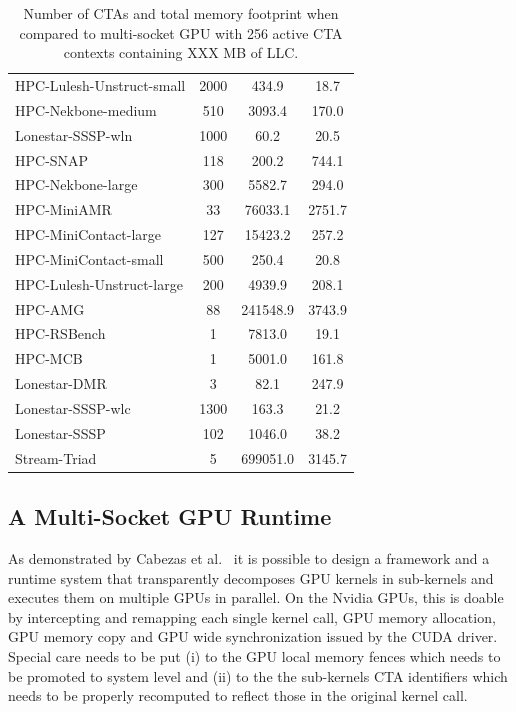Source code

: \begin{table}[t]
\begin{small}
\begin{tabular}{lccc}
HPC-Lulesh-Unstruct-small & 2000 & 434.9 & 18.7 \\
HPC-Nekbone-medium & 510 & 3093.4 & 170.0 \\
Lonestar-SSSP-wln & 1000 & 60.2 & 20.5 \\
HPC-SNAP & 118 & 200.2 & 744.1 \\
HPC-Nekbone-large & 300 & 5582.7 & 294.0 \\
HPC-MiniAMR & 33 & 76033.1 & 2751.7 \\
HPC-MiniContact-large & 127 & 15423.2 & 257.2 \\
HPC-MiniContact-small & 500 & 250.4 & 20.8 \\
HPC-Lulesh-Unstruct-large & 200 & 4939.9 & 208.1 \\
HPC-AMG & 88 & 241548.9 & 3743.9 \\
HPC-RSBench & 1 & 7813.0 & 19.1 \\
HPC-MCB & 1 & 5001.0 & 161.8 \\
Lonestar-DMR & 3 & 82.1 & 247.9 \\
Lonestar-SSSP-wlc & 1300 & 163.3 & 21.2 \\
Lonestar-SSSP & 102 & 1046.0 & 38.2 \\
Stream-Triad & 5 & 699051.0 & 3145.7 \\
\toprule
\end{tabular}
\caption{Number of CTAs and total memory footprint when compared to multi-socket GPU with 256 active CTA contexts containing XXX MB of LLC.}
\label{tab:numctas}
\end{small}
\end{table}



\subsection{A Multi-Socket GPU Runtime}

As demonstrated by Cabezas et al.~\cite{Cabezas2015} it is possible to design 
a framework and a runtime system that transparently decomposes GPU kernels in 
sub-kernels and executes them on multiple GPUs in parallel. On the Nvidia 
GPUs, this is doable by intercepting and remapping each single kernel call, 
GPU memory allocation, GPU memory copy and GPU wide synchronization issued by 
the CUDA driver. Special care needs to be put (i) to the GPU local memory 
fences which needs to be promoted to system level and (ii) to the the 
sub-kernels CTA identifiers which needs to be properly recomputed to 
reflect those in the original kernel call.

☆ ☆ ☆

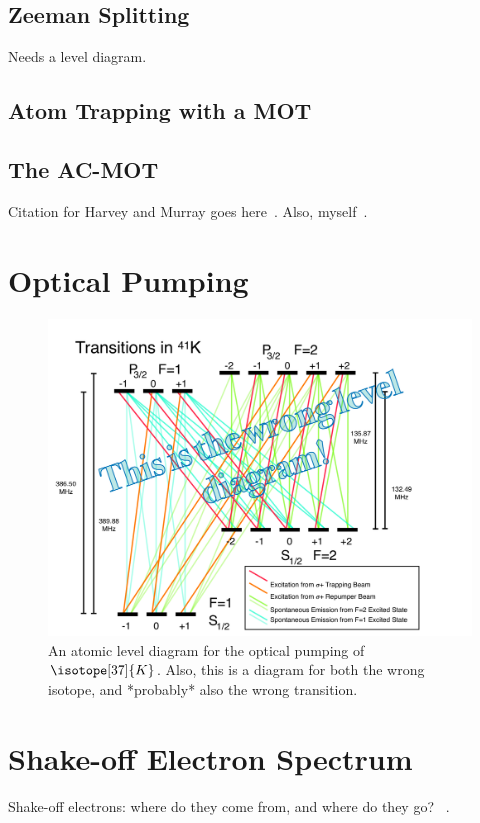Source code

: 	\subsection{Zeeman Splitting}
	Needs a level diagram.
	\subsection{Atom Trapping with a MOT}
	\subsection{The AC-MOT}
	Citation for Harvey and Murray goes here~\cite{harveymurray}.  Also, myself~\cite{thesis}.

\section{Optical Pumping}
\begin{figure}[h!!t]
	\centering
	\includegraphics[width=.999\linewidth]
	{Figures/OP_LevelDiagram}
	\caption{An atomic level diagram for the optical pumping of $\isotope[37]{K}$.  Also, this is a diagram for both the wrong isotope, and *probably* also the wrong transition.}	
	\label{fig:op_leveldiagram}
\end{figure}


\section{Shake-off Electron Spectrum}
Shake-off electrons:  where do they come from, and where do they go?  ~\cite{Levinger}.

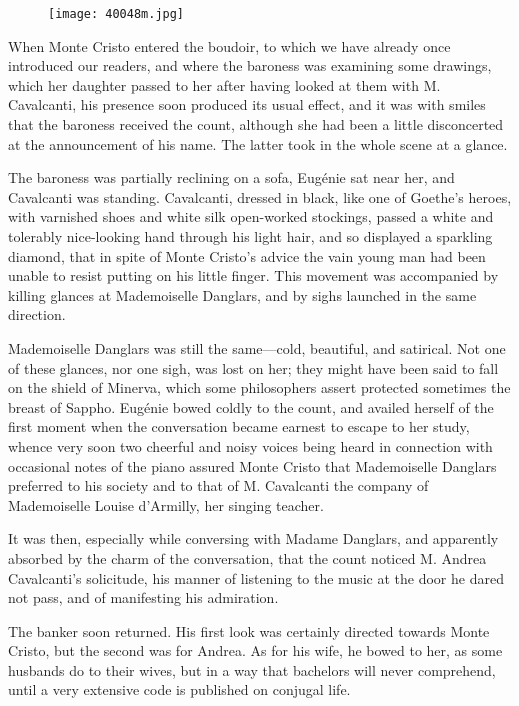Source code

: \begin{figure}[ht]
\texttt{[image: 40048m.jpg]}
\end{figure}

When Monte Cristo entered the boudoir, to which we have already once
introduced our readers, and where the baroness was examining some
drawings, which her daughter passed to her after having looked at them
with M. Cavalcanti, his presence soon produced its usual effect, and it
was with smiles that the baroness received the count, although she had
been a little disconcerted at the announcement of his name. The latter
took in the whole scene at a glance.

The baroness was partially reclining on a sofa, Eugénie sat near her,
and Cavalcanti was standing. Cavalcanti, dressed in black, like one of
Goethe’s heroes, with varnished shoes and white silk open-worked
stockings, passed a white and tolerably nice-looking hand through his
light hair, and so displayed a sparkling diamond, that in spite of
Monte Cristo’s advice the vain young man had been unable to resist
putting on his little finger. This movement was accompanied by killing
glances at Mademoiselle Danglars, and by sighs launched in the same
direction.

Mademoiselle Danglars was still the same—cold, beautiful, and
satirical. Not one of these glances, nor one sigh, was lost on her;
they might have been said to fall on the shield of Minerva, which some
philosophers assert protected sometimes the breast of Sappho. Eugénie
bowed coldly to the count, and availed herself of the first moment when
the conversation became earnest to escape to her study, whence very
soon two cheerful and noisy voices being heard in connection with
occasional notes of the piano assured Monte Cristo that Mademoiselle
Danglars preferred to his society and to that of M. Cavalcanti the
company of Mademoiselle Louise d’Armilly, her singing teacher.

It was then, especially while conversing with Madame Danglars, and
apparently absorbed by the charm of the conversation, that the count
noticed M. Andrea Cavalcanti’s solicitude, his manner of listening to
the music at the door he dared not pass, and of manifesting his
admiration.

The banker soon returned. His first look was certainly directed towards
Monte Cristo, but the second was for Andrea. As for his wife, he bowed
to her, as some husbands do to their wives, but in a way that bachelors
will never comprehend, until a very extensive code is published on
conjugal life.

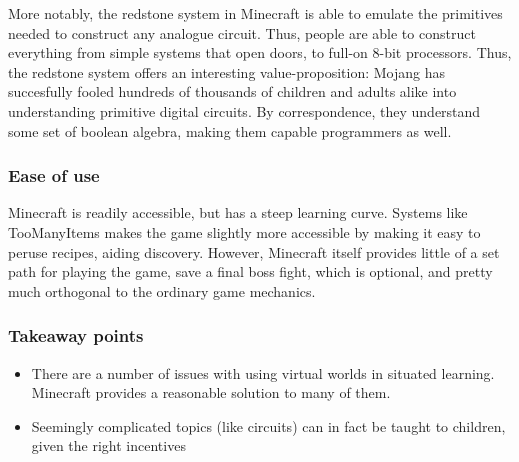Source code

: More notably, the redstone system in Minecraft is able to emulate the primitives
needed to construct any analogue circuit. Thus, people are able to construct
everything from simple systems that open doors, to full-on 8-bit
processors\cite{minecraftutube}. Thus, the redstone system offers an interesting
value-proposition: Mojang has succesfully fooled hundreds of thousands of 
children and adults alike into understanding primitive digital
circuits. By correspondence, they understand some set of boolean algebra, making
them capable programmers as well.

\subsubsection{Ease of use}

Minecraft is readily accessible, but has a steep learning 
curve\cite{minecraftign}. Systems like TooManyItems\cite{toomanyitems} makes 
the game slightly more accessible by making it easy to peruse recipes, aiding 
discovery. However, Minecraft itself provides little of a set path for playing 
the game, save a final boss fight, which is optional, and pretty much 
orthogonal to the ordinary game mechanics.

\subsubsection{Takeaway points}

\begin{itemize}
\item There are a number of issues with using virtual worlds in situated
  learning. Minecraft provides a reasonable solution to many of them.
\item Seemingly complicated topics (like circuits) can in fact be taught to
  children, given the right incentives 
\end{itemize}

☆ ☆ ☆

• **ABOUT THIS TASK**
Only the lines containing "first" are needed; pull them out of the listing.

• **OUTPUT FOR THIS EXERCISE**
bowed coldly to the count, and availed herself of the first moment when
The banker soon returned. His first look was certainly directed towards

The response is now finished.